検体検査室では精度管理にも力を入れて取り組んでおり、検査の迅速さに加え、正確性を保つため、日々努めています。また、臨床からの要望に応え、新規項目の検討や導入も行い、より質の高い検査を提供できるよう励んでいます。
一般検査室
尿一般スクリーニング検査を行っています。当院は、横浜市で唯一の腎移植施設であり、泌尿器・腎移植科における腎移植専門外来があることや、小児総合医療センターでは内分泌・糖尿病外来、腎臓外来などの専門診療外来があるため、腎臓疾患を伴う患者さんの検体が提出されることが多く、慢性腎炎、急性腎炎、腎不全の診断、治療の指標となる検査結果を正確・迅速にご報告することに取り組んでいます。 また、尿検体のほか、髄液、胸水、腹水の検査も担当しており、髄膜炎や急性腹症の診断など、緊急性の高い検査にも対応しています。
血液検査室
出血傾向のスクリーニング、肝硬変などの肝疾患の進行度診断や、ワルファリンなどの経口抗凝固療法のモニタリング検査、血液凝固機能によって生成された血栓を溶解する繊維素溶解に関する検査として凝固検査も実施しています。また、凝固時間(APTT)に異常が認められた場合の精査としてクロスミキシングテストも実施しており、迅速に患者さんに有益な検査結果をご報告できるよう努めています。
生化学・免疫検査室
微生物検査室
遺伝子検査室
肝炎ウイルス・・・HBV-DNA定量検査、HCV-RNA定量検査
抗酸菌・・・結核菌群核酸増幅検査、非定型抗酸菌核酸増幅検査
造血器・・・白血病キメラ遺伝子定量検査、JAK2V617F遺伝子変異(準備中)、CALR遺伝子変異(準備中)

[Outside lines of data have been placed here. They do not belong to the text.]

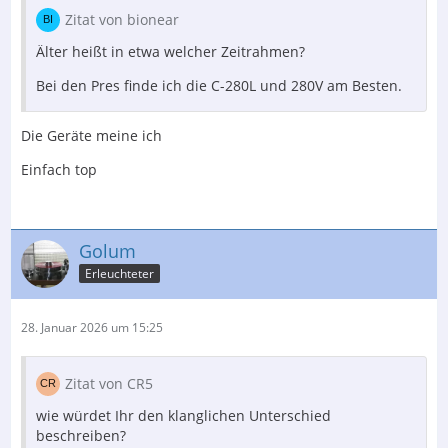
Zitat von bionear
Vielleicht habt Ihr auch einen anderen Rat für mich,
wobei Class A raus ist, ein wenig möchte ich den
Älter heißt in etwa welcher Zeitrahmen?
Stromverbrauch schon im Auge haben. Der NAD läuft
bei uns im Haus viele Stunden täglich, da wir nicht nur
Bei den Pres finde ich die C-280L und 280V am Besten.
Musik & Radio sondern auch Fernsehen und Filme über
die Anlage hören.
Die Geräte meine ich
Einfach top
Danke für Antworten. 😊
Golum
Erleuchteter
28. Januar 2026 um 15:25
Zitat von CR5
wie würdet Ihr den klanglichen Unterschied
beschreiben?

その他の遺伝子多型検査(薬剤応答性遺伝子検査)・・・IL28B、IFNλ4、CYP3A5
結核菌群核酸増幅検査はTRC法(Transcription Reverse transcription Concerted reaction)を用いて迅速かつ高感度に検査を行っています。抗酸菌塗抹検査が陽性の場合は、当日中に結核菌か非結核性抗酸菌かを報告しています。

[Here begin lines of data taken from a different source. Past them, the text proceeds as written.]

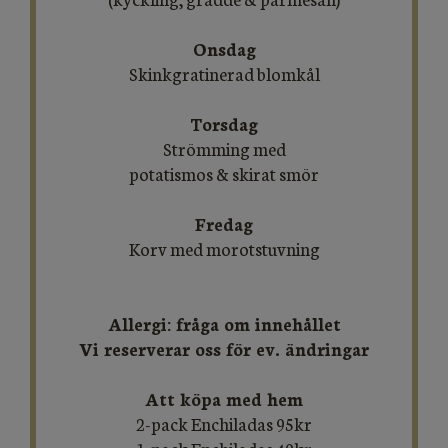
Onsdag
Skinkgratinerad blomkål
Torsdag
Strömming med
potatismos & skirat smör
Fredag
Korv med morotstuvning
Allergi: fråga om innehållet
Vi reserverar oss för ev. ändringar
Att köpa med hem
2-pack Enchiladas 95kr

C型肝炎の治療に使われるインターフェロンは個人の体質(IL28B遺伝子)によって治療効果が異なります。C型肝炎治療ガイドライン(日本肝臓学会、肝炎診療ガイドライン作成委員会 編)ではIL28Bの遺伝子を参考にしてインターフェロン治療の開始を決定するのが望ましいとされています。当院ではガイドラインに則り、先進医療として「IL28Bの遺伝子診断によるインターフェロン治療効果の予測評価」を行っています。